Your objective: List each line of the data below that contains the word "What". Uppercase and lowercase count as different.

[Recorded data]

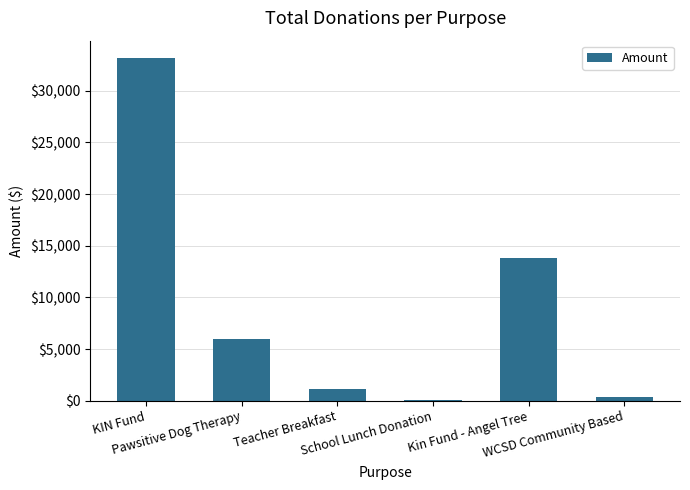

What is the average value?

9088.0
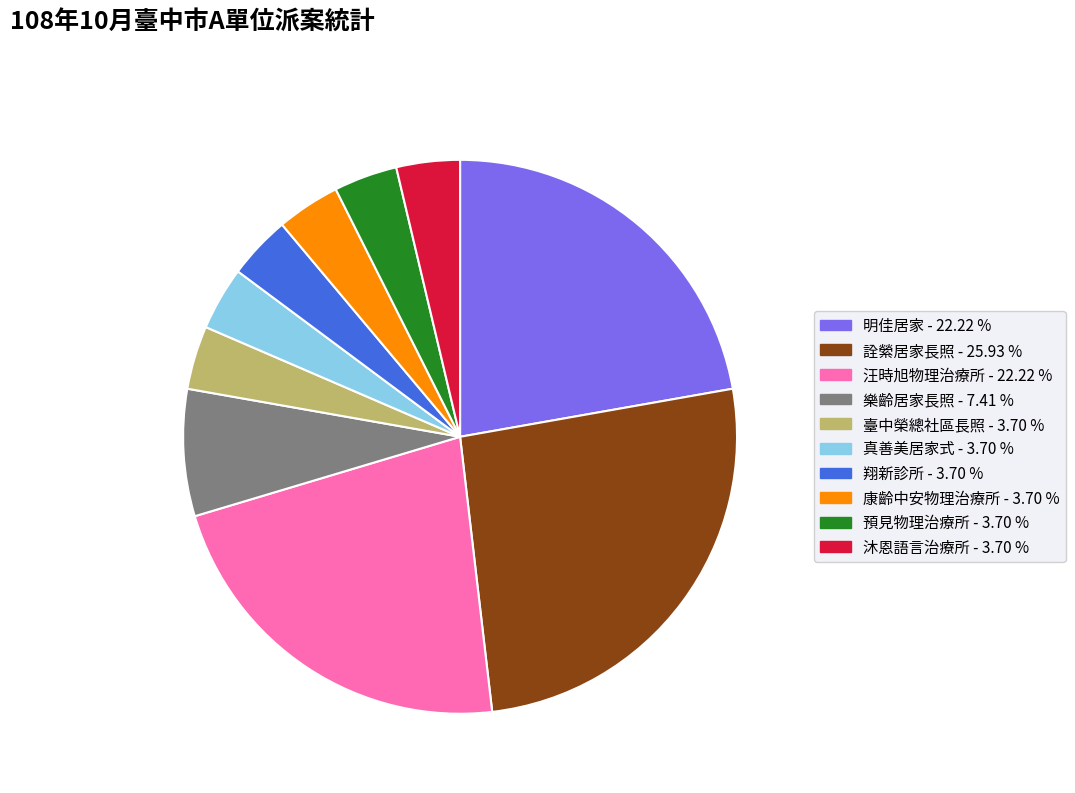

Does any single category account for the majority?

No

[/Recorded data]
[Recorded data]

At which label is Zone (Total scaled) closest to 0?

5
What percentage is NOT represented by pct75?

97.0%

[/Recorded data]

Answer box:
What is the average value?
What percentage is NOT represented by pct75?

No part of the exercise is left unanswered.